SSL Verification Disabled in WebPageHelper #98

Open rmcc3 opened 3 months ago

rmcc3 commented 3 months ago

Description

In the file utils.py, the WebPageHelper class disables SSL verification when making HTTP requests:

self.httpx_client = httpx.Client(verify=False)

This is a significant security issue that should addressed.

Why this is problematic

  1. Man-in-the-Middle (MITM) Attacks: Disabling SSL verification makes the application vulnerable to MITM attacks. An attacker could intercept the communication between the application and the web servers it's querying, potentially injecting malicious content.

  2. Compromised Knowledge Integrity: For a knowledge curation system like STORM, the integrity of the information is important. If an attacker can intercept and modify the content being retrieved, they could inject false or misleading information into the knowledge base. This could lead to the generation of inaccurate or even harmful content.
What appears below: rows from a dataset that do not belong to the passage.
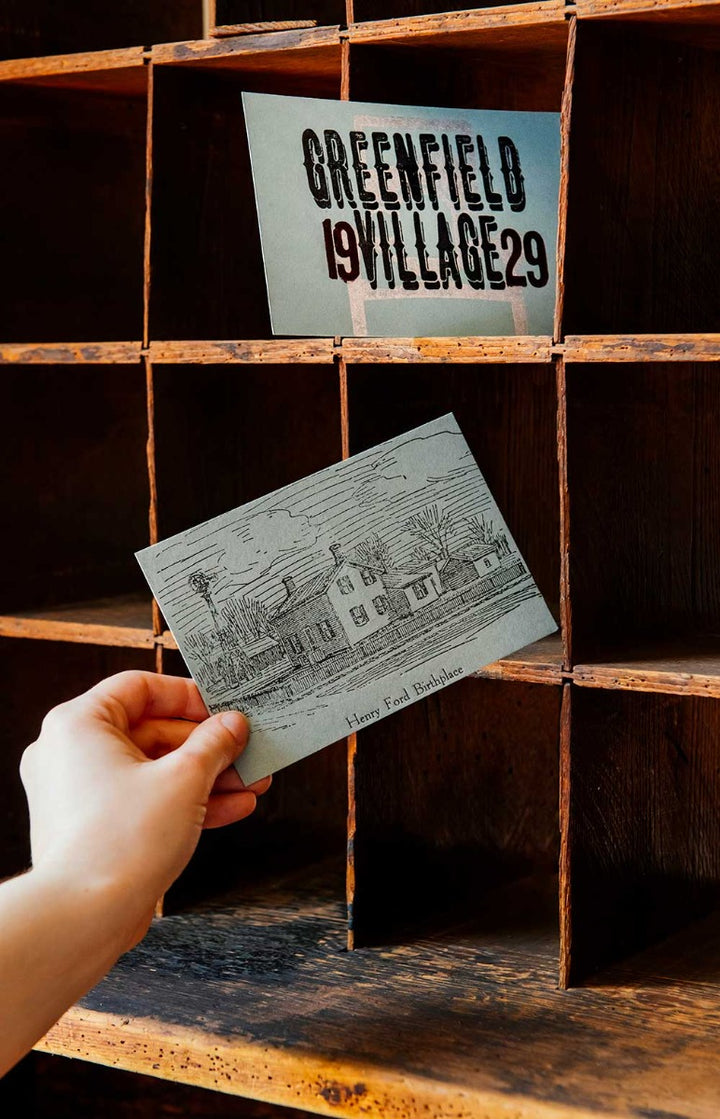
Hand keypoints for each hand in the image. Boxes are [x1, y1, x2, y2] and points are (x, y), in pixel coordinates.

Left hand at [19, 670, 269, 952]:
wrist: (84, 918)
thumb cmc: (118, 843)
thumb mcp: (184, 780)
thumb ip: (214, 744)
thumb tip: (232, 725)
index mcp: (78, 724)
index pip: (140, 687)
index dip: (187, 696)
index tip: (222, 708)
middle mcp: (71, 753)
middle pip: (151, 731)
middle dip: (207, 746)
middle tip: (245, 750)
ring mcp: (79, 793)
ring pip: (152, 770)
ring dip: (205, 776)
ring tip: (250, 783)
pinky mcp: (92, 827)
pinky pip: (144, 800)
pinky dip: (184, 802)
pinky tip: (231, 808)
  3. Violation of Security Best Practices: Disabling SSL verification goes against security best practices and could potentially violate compliance requirements if the system is handling any sensitive or regulated data.

  4. Propagation of Insecure Practices: If users or other developers see this in the codebase, they might assume it's an acceptable practice and replicate it in other parts of the codebase.

How it affects knowledge generation

  1. Unreliable Sources: The system may unknowingly use information from compromised or spoofed websites, leading to the generation of unreliable or false knowledge.

  2. Inconsistent Information: If the same query yields different results due to MITM attacks, it could lead to inconsistencies in the generated knowledge.

Proposed Solution

  1. Remove the verify=False parameter from the httpx.Client() initialization.
  2. Implement proper SSL certificate validation.
  3. If there are specific cases where self-signed certificates need to be handled, implement a more secure solution such as certificate pinning or providing a custom certificate authority.

Action Items

shaoyijia commented 3 months ago

This issue is reasonable. Any plan to help resolve it?

rmcc3 commented 3 months ago

This issue is reasonable. Any plan to help resolve it?

Are there any major changes planned to how networking will be done? If not, I can go ahead and see what I can do.

shaoyijia commented 3 months ago

No, we won't touch the networking part right now.